A structured set of objections, weighed in public.

Desk editor's note, referee report, simulated authors' rebuttal, and a circularity audit. Tearing a paper down is the easy half of reading it; the pith above is the substance, this is the friction.

Referee Report

2 major / 2 minor

Summary. The manuscript proposes an adaptive memory mechanism to replace the fixed momentum coefficient (typically β=0.9) in first-order optimizers such as SGD and AdamW. The dynamic coefficient is obtained online by minimizing a proximal model that combines a linear approximation of the objective from the current gradient with a second plane derived from the accumulated memory of past gradients. The authors implement the resulting variants on tasks ranging from convex problems to large-scale deep learning and report improved performance over hand-tuned constant-momentum baselines without introducing extra hyperparameters.

Significance. If the two-plane proximal approximation produces a stable, hyperparameter-free online rule that remains effective under stochastic non-convex gradients, the work supplies a principled and unusually simple route to momentum adaptivity. The absence of additional assumptions or tuning parameters would be a practical strength, and the explicit use of a memory-derived plane distinguishes the approach from existing adaptive optimizers.

major comments (2)
  1. [§3] §3 (Derivation of the proximal model): the claim that the composite two-plane surrogate remains sufficiently accurate to yield a useful momentum rule is load-bearing, yet the manuscript provides no analysis showing that the memory plane stays coherent with the current geometry when gradients are stochastic estimates; if the planes diverge, the argmin over the momentum coefficient can become erratic. A concrete stability argument or counter-example test is required.
  2. [§5.2, Table 3] §5.2 and Table 3 (large-scale experiments): the reported gains over AdamW with β=0.9 are presented without multiple random seeds, statistical significance tests, or ablation on the memory-plane weighting; this weakens the central empirical claim that the method consistently outperforms fixed-momentum baselines.
minor comments (2)
  1. [§2] The abstract states that the proximal framework 'was never used for momentum-based optimization,' but §2 should contain a more explicit comparison with prior model-based or proximal momentum variants to substantiate novelty.
  2. [§3] Notation for the memory plane and the resulting momentum update rule should be introduced with an explicit equation early in §3 rather than being described only in prose.

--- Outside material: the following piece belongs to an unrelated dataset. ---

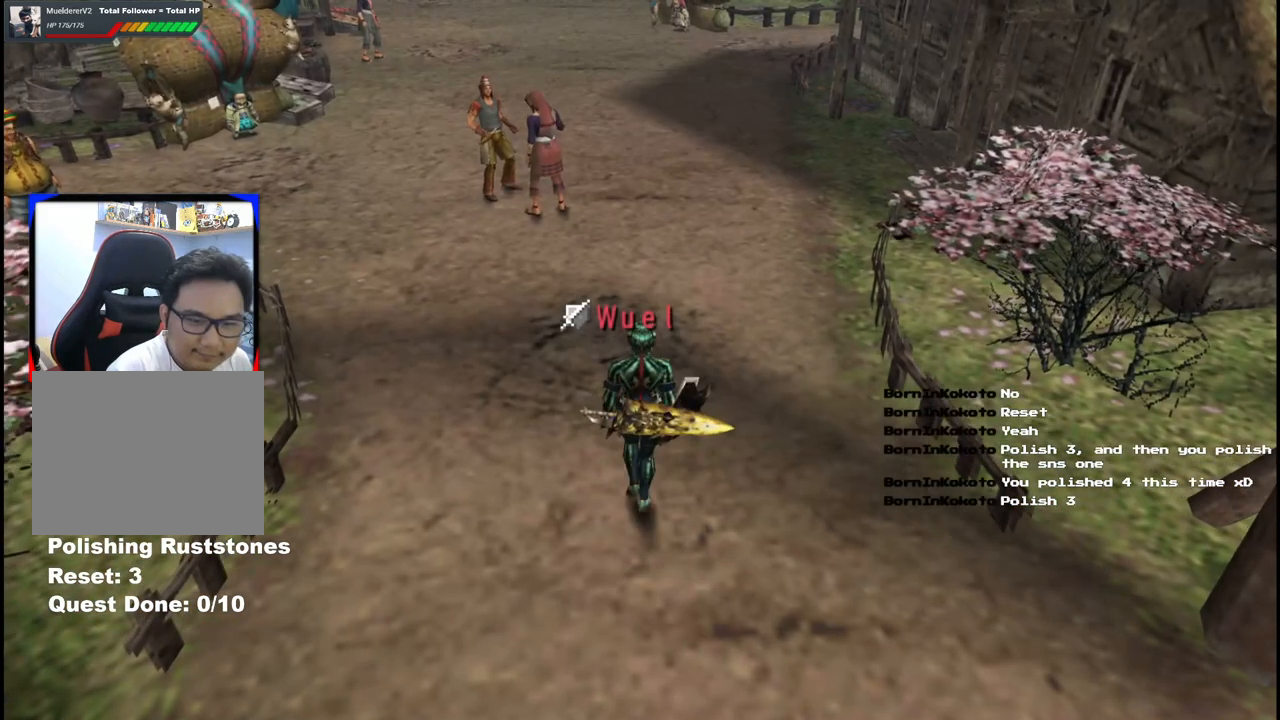
{"dt_ms": 500, "buttons": [], "left_stick": "up", "right_stick": "center", "events": []}
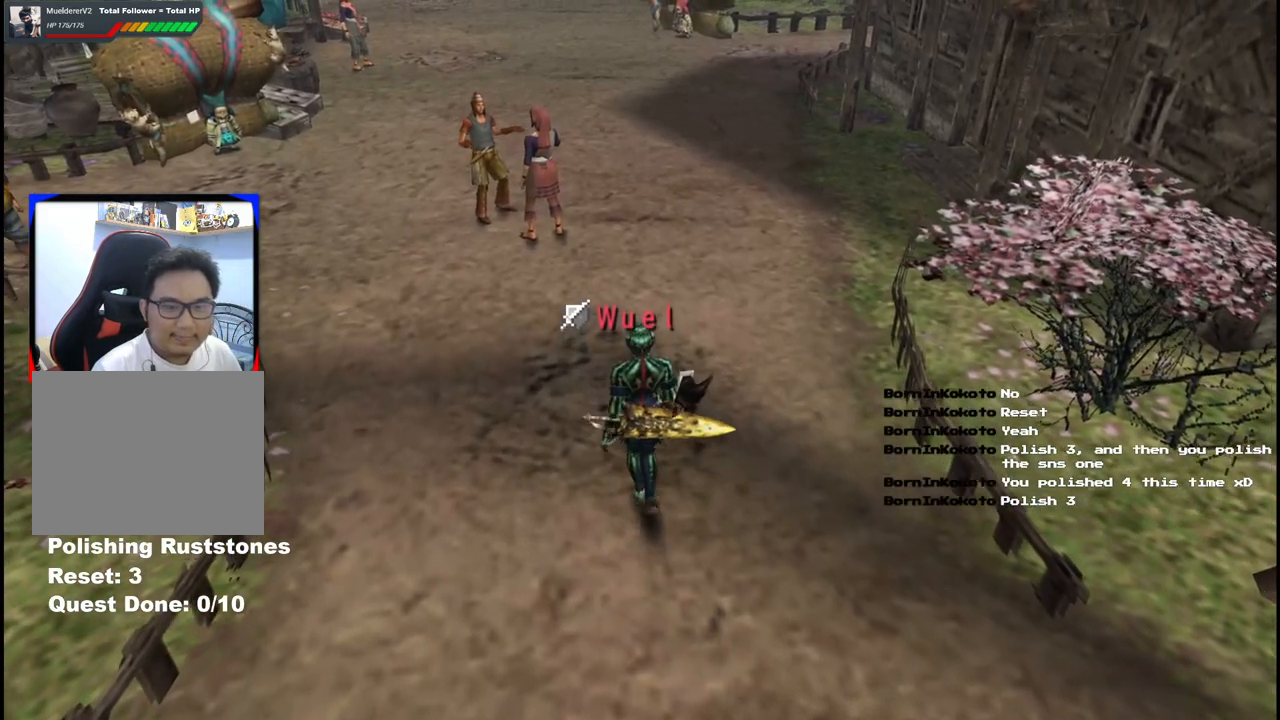
{"dt_ms": 500, "buttons": [], "left_stick": "up", "right_stick": "center", "events": []}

Simulated Author's Rebuttal

2 responses · 0 unresolved

We thank the referee for their thoughtful and constructive comments. We address each major comment below and indicate the revisions we will incorporate to strengthen the manuscript.

read point-by-point responses
  1. Referee: [§3] §3 (Derivation of the proximal model): the claim that the composite two-plane surrogate remains sufficiently accurate to yield a useful momentum rule is load-bearing, yet the manuscript provides no analysis showing that the memory plane stays coherent with the current geometry when gradients are stochastic estimates; if the planes diverge, the argmin over the momentum coefficient can become erratic. A concrete stability argument or counter-example test is required.

    Authors: We agree that the coherence of the memory plane under stochastic gradients is a key point requiring further attention. The manuscript derives the two-plane proximal model and validates it empirically, but does not supply an explicit stability argument for the stochastic case. In the revised version we will add a short subsection to §3 that provides a stability argument under the assumption of bounded gradient variance, together with a simple counter-example test on a noisy quadratic objective that illustrates the conditions under which the planes remain sufficiently aligned for the resulting momentum rule to stay well-behaved. revision: yes

  2. Referee: [§5.2, Table 3] §5.2 and Table 3 (large-scale experiments): the reported gains over AdamW with β=0.9 are presented without multiple random seeds, statistical significance tests, or ablation on the memory-plane weighting; this weakens the central empirical claim that the method consistently outperforms fixed-momentum baselines.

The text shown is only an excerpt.